Heather: Oh my gosh, do I! The very first book I wrote was a women’s fiction project set around two men, best friends. The book starts out with the boys when they are born and continues on until they’re adults. Both are baseball players, one in the major league, one in the minor league. The minor-leaguer finds true love, and the major-leaguer is a playboy secretly in love with his friend’s wife. When the minor-leaguer finds out he needs a kidney transplant and the major-leaguer is the only match, the major-leaguer must decide whether to sacrifice his career to save his friend, or let the friend die and maybe get the girl.

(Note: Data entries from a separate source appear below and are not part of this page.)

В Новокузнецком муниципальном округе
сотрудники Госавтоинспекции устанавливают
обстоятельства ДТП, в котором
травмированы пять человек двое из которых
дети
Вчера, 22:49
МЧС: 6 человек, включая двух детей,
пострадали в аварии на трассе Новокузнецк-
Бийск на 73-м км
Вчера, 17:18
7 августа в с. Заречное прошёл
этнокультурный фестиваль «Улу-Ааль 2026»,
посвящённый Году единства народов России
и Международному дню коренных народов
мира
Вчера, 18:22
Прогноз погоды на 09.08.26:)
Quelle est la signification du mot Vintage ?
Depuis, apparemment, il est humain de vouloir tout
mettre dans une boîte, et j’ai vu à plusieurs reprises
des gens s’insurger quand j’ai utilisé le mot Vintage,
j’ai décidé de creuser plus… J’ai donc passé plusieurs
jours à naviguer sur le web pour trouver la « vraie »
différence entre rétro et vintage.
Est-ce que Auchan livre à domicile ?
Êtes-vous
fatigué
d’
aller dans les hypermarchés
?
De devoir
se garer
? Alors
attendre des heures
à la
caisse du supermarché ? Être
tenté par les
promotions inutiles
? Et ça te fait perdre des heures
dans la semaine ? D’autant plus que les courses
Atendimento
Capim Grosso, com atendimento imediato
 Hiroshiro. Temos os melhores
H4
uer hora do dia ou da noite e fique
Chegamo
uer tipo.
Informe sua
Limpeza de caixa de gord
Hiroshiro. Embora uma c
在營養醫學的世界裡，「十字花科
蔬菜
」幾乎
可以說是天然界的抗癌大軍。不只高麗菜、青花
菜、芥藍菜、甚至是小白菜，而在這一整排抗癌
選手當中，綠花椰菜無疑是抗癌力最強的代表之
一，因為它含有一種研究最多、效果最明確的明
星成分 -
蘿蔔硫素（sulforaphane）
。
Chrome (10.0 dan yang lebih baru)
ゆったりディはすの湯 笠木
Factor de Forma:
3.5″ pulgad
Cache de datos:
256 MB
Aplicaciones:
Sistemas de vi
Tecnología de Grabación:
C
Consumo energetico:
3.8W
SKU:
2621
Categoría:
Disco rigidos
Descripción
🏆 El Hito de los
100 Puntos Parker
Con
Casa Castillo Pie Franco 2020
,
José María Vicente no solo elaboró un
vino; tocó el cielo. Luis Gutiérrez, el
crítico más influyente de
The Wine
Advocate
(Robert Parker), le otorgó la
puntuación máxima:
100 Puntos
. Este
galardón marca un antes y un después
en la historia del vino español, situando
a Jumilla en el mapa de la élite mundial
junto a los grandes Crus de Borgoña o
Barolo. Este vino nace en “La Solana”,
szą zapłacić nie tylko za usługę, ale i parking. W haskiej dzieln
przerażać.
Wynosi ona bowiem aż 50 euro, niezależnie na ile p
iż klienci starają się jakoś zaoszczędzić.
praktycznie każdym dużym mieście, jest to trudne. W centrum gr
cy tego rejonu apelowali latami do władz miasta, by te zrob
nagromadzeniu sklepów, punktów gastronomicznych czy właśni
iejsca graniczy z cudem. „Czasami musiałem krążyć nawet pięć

I had everything but the kitchen sink in this book: baseball, kidney donation, second-career priesthood, infertility, and even an angel! But you know what? I still love the story. Even though it now resides in my closet, under a shelf with numerous dust bunnies. (And no, this wasn’t the project that received the above rejection!)

BookEnds: What do you see as some of the biggest mistakes beginning writers make?
Heather: Giving up too soon. The keys to this business are being able to tell a good story and perseverance. Keep at it, even if your first project doesn’t sell. Or the second. Or the third. . . .

Feel free to ask Heather questions in the comments section. She'll pop in during the day to answer them.

To learn more about Heather Webber, see Our Books at www.BookEnds-Inc.com.

4 comments:

kris said...

Heather!!! Good to see you, girl! I have two questions for you:
1. Did you choose to set your series in the gardening world becuae you're a gardener, or because you saw there was no series set there, or - why? I guess I'm asking what was the driving force behind the choice - interest, experience, or market considerations?
2. Will you be at National this year?

Heather Webber said...

Kris (squeal)! Good to see you, too!

1) I kept getting rejections for lack of hook. Very discouraging. I was watching HGTV and saw a show called Surprise Gardener. I revised the book so Nina was a landscape designer (instead of a former cop) and the rest is history. I had a black thumb when I started the series, but I'm much better now. All that research!

2) Not this year! Boo! But I do think I'm going to San Francisco. You?

Anonymous said...

Heather, I'm curious about how you juggle your writing with other responsibilities. As a mom, you already have a full-time job. Do you also have a job outside the home, or are you able to focus on your writing career? What sort of writing schedule do you keep?

Also, was there ever a time you felt like giving up?

Heather Webber said...

Juggling writing and family life is definitely hard. Thankfully, my kids are older now and are highly independent. Years ago, though, I made a commitment that family always came first. I worked my schedule around theirs. I still do.

I don't work outside the house. I write from the time my kids go to school until lunchtime. Afternoon is for promotion and errands and cleaning the house. That sort of thing. I rarely write on weekends. Summer is a free-for-all around here.

After my first ten rejections or so I felt like giving up, that I couldn't write, that I wasn't cut out for this business. Then stubbornness set in. I was *determined* to get a book published. It meant going back to the basics, though. Grammar, punctuation, formatting an ms, all that good stuff. And I started writing short stories, ones that sold or won awards. That was really motivating.